The first notable case involving a CR2A agreement was Board of Managers of City Point Condominium v. Mount Triumph LLC, 158 A.D.3d 523 (N.Y. App. Div. 2018). This case involved Mount Triumph LLC’s action to recover approximately $1,600,000 in unpaid common charges from each of City Point Lot A, City Point Lot B, City Point Lot C and City Point Lot D, respectively. The 26-story mixed use condominium was constructed in the vicinity of Flatbush Avenue, Albee Square West and Fulton Street with the subject Lots comprising the retail component of the project. The CR2A agreement at issue provided that City Point Lot A, Lot B, Lot C and Lot D were not responsible for common charges at any time before certain events occurred. Moreover, it was the obligation of the owner of Lot A or Lot B to designate an event by which the lot would become responsible for common charges (assuming an event occurred). Notably, however, the CR2A agreement did not provide a mechanism to resolve a dispute between the owners of Lot A and Lot B as to which party was obligated to designate the event. In 2017, after finding that no party had designated an event, the executor of the estate of David Chipperfield resigned as executor and sued for a judgment declaring that Lot A triggered responsibility for paying common charges. Lot A became responsible, Lot B did not, and Lot A sought security for its contribution. The trial court disregarded Mt. Triumph’s suggestion that a mold of the retail condominium be used to apportion charges to Lots A and B, and refused to adopt Lot A’s objection that a 50-50 apportionment was unreasonable and unfair. The court of appeals affirmed after stating that: "In the absence of a provision in the CR-2A requiring the parties’ agreement to be governed by alternative dispute resolution procedures, the trial court gave no proper basis to suggest that the parties, having failed to agree during the six-month grace period, are now required to engage in the alternative dispute resolution."
Another case involving CR2A agreements is City Point Lot B LLC v New Schweitzer, LP, 153 AD3d 409 (1st Dep’t 2017). In City Point, Lot B , L.L.C. sought summary judgment dismissing defendants’ counterclaim in an action for a judgment declaring that Lot B is financially responsible for all common charges for the condominium complex pursuant to a Common Interest and Operating Agreement (CR2A agreement). Defendants moved for summary judgment dismissing the complaint as against 240 Third Street Associates, LP and Schaffer Global Group, LLC, seeking a declaration that Lot B is required to apportion the common charges to defendants in accordance with the terms of the operating agreement for the complex covering the subject condominium/lot. In an opinion joining the majority of recent cases, the appellate division found that the CR2A agreement at issue does not specify a mechanism to address a stalemate, which specifically states that no charge will be assessed if no owner designates its lot to be responsible for the payment of common charges, thus vacating the judgment of the lower court.

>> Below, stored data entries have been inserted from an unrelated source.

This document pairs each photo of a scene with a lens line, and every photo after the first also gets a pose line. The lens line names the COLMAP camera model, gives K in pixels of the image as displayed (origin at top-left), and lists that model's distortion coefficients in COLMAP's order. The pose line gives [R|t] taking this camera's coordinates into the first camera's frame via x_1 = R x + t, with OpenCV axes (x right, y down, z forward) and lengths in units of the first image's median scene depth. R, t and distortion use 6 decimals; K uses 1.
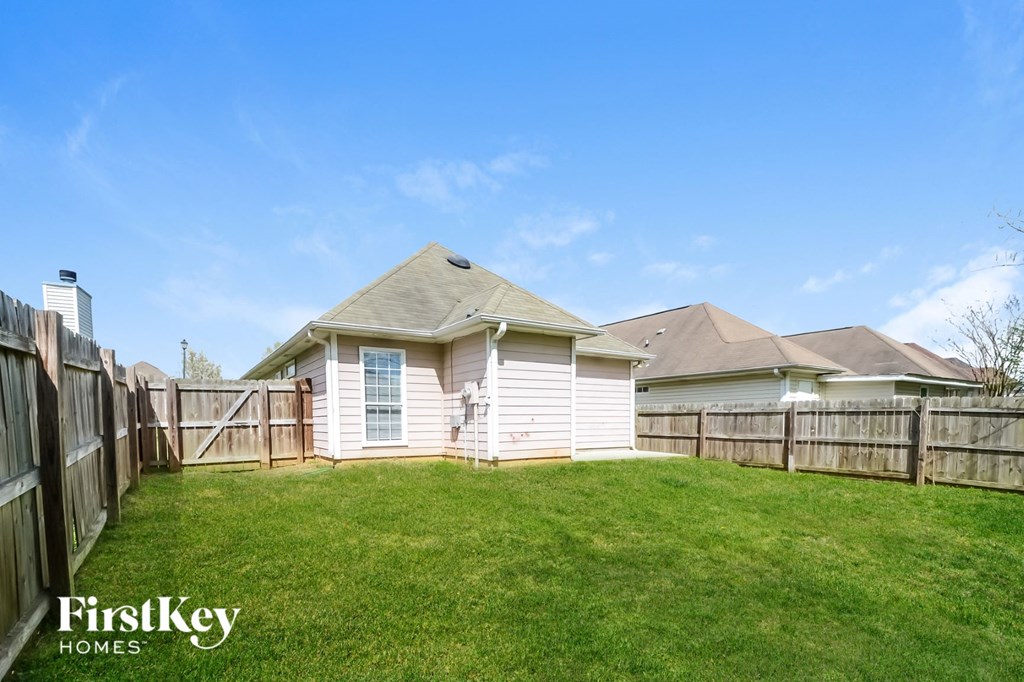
lens RADIAL K [[472.2, 0, 523.5], [0, 472.2, 319.9], [0, 0, 1]] dist [0.000795, -0.000305]
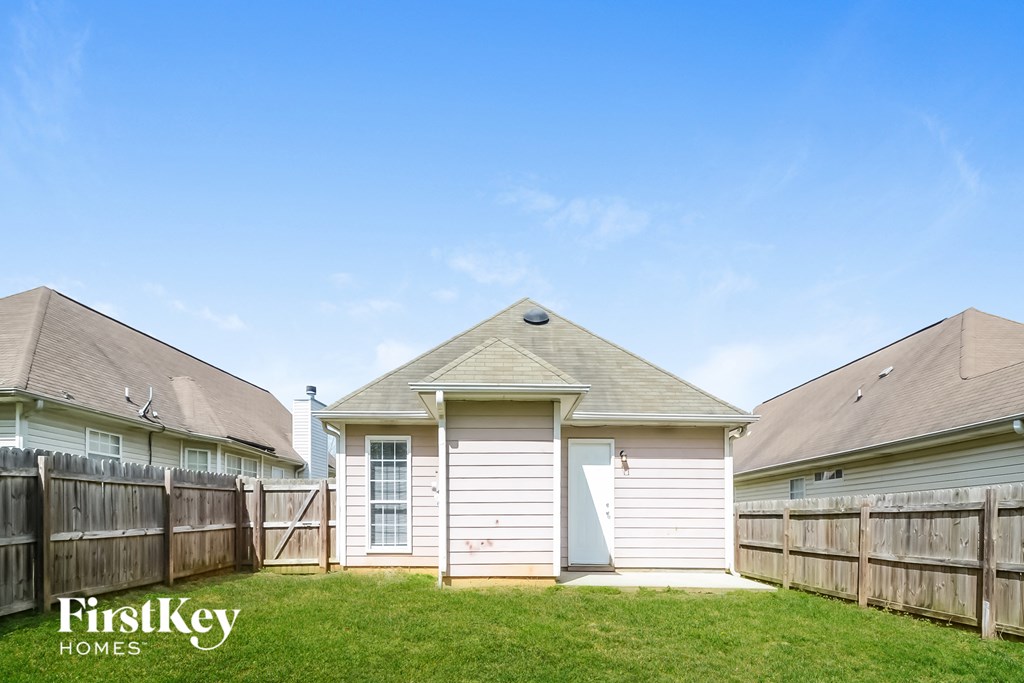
lens RADIAL K [[584.1, 0, 510.9], [0, 584.1, 382.2], [0, 0, 1]] dist [0.029416, -0.041398]
pose [[0.839153, -0.119369, -0.530635, 0.446848], [0.104939, 0.992821, -0.057387, 0.046470], [0.533676, -0.007528, 0.845655, 0.224880]]
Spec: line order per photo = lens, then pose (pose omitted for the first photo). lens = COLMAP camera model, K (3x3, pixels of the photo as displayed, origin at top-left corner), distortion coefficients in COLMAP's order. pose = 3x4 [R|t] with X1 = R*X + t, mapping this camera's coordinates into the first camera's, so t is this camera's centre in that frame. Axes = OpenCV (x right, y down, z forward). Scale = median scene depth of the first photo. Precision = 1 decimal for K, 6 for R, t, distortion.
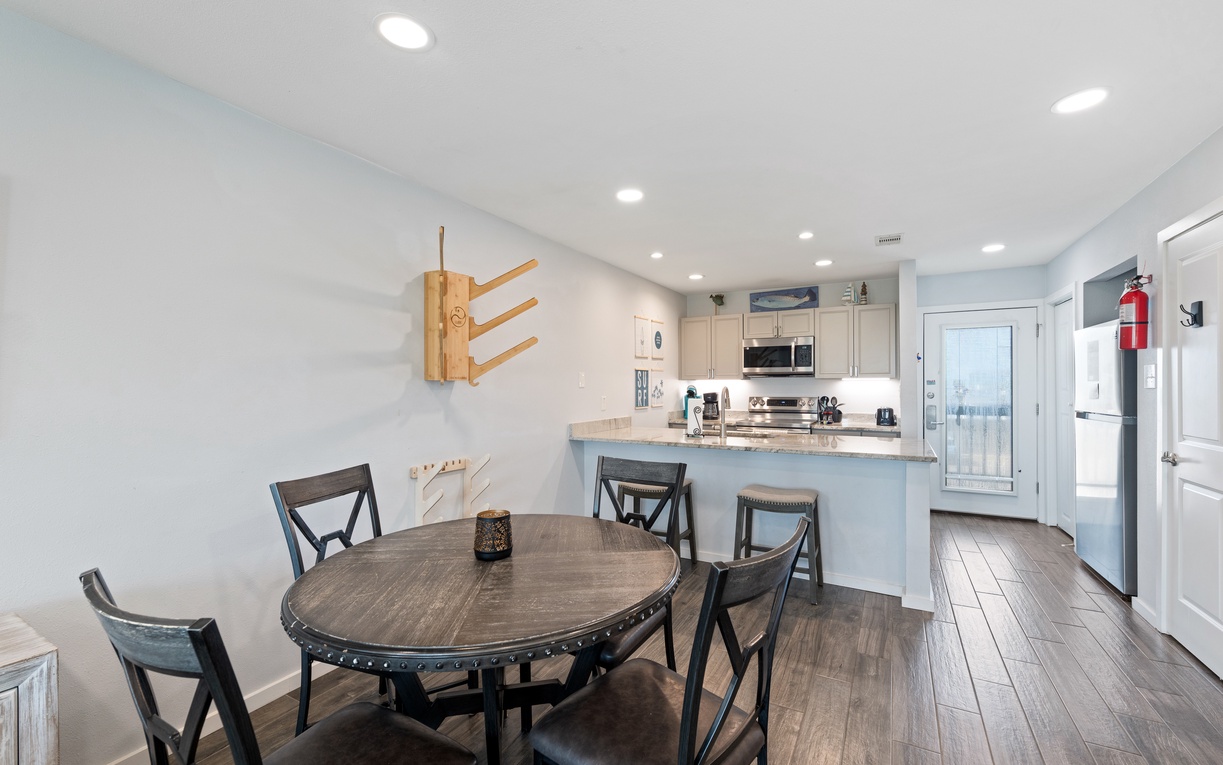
lens RADIAL K [[499.9, 0, 612.2], [0, 499.9, 385.1], [0, 0, 1]] dist [-0.000807, -0.000032]
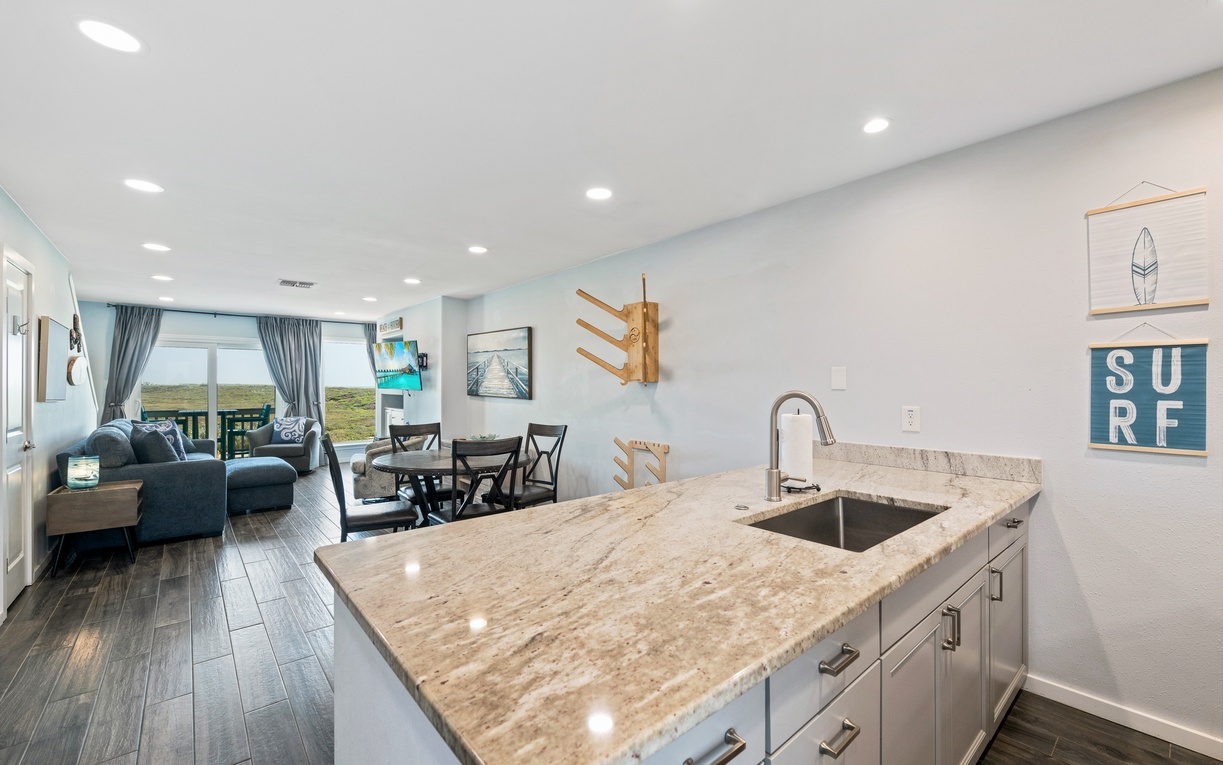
lens RADIAL K [[499.9, 0, 610.9], [0, 499.9, 381.6], [0, 0, 1]] dist [-0.000807, -0.000032]
pose [[-0.340255, -0.003731, -0.940326, 0.950447], [-0.000434, 0.999993, -0.003811, -0.004382], [0.940333, -0.000889, -0.340254, 1.346017]]
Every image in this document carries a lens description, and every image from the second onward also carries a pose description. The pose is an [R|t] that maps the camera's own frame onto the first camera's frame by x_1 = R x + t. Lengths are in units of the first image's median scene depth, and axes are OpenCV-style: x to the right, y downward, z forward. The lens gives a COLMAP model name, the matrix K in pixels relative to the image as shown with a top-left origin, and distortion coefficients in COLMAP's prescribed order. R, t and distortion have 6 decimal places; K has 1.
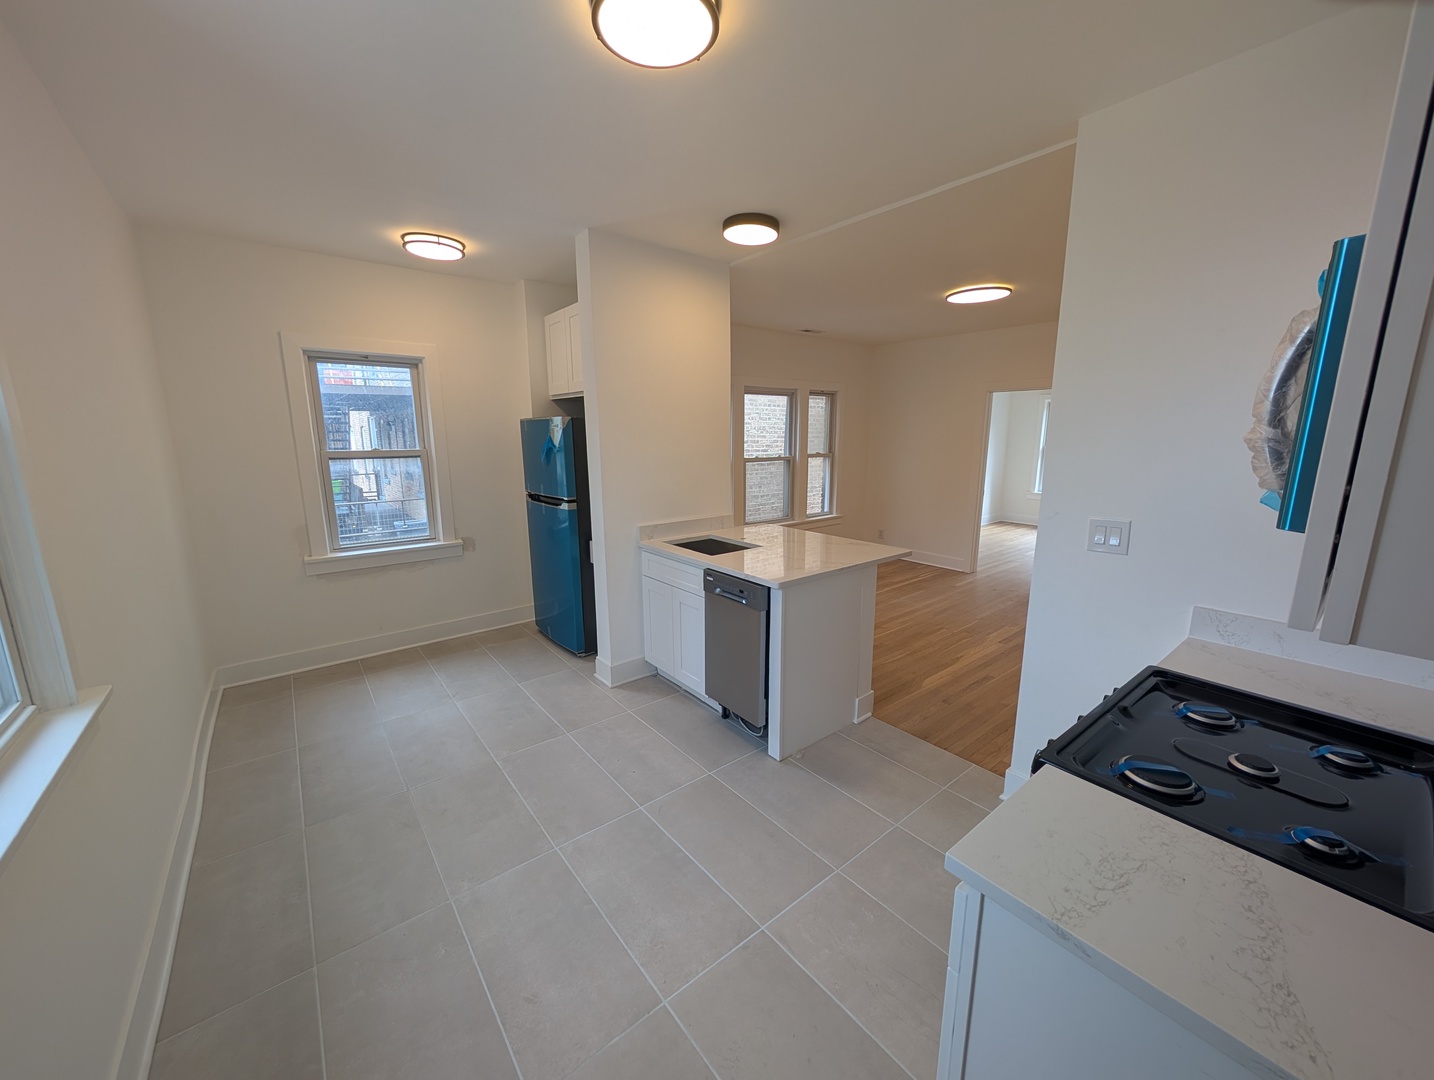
lens RADIAL K [[543.5, 0, 715.5], [0, 543.5, 538.0], [0, 0, 1]] dist [-0.000693, -0.000175]
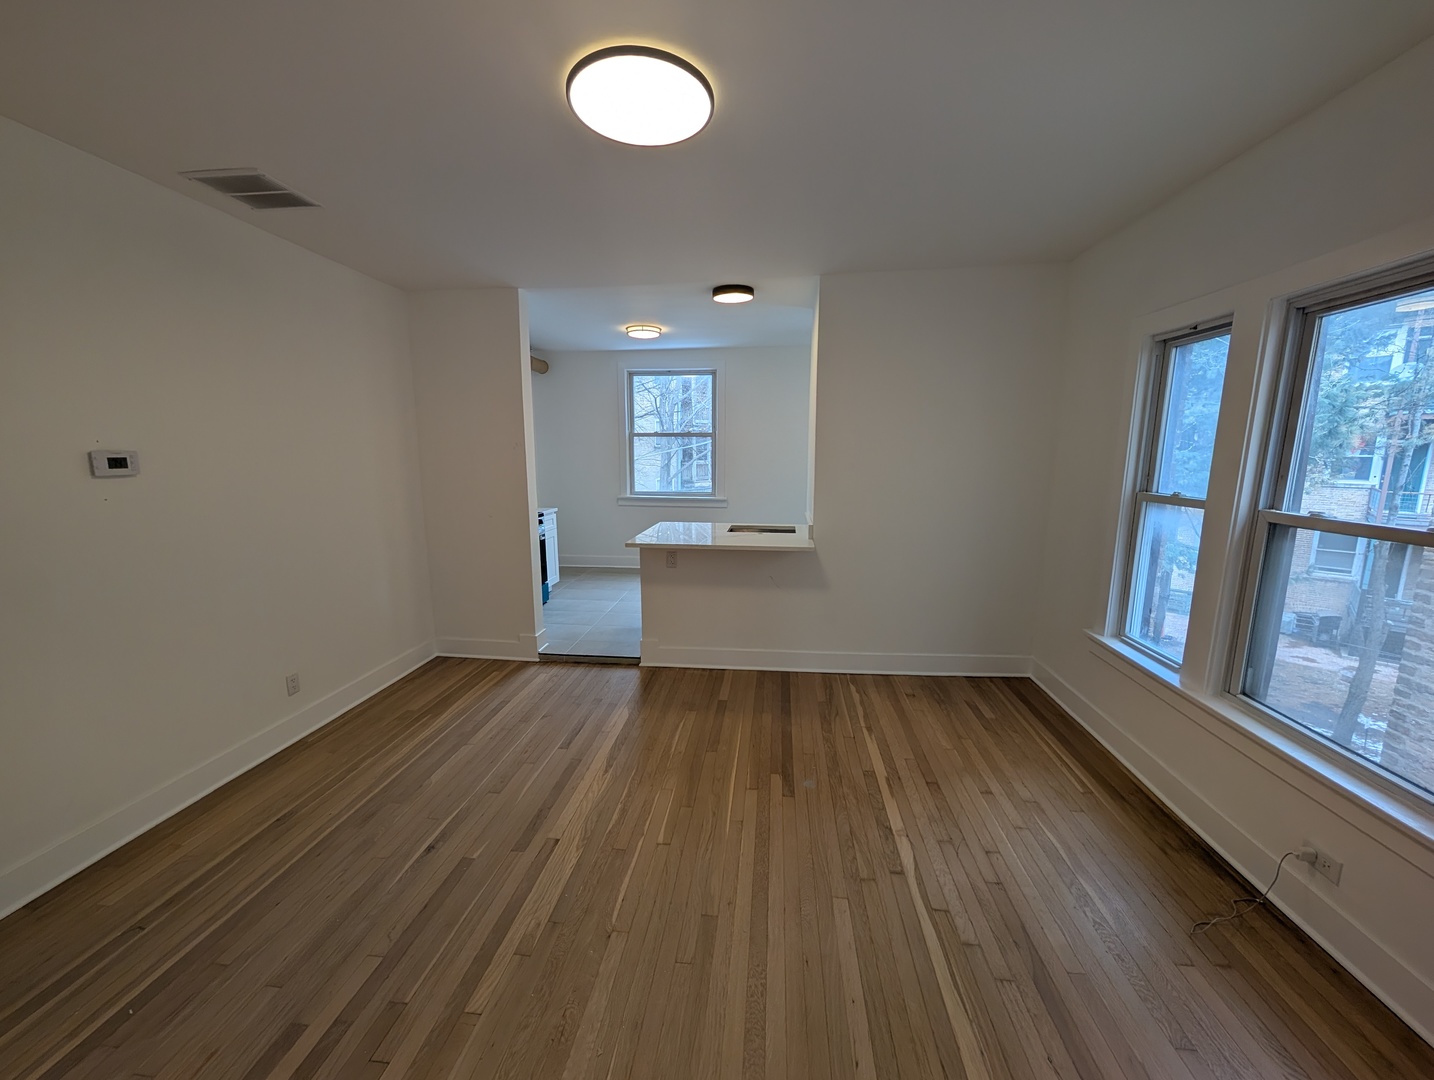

Most recently, a New York State Supreme Court, Appellate Division, First Department decision, City Point Lot A LLC v 240 Third St Assoc., LP (160 A.D.3d 532 [1st Dept 2018), further adds to the growing list of cases addressing CR2A agreements. Facts are similar to Mt. Triumph. In 240 Third St Assoc the CR2A agreement provides that Lot A is not required to pay to the Declarant [the developer] any common charges, until such time as two separate lots become designated lots upon an election by one of the owners. Subsequent to no owner making an election under the agreement, Lot A commenced the action. Defendants moved to dismiss on the ground that it was Lot B which was obligated to pay common charges.
In City Point Lot A, the trial court granted summary judgment to Lot A, finding that once an election is made by either lot, the owner is obligated to pay common charges. Defendants argued that a stalemate resulted in an obligation for Lot B to make an election. The Appellate Division affirmed the Supreme Court’s decision, finding that an adopted usage of "either" requires an election by both parties. Even though the agreements are silent regarding a stalemate, the courts will not interject a provision requiring the assertion of a right where the language does not require it. These cases require the owners to negotiate the provisions of the agreement with specificity.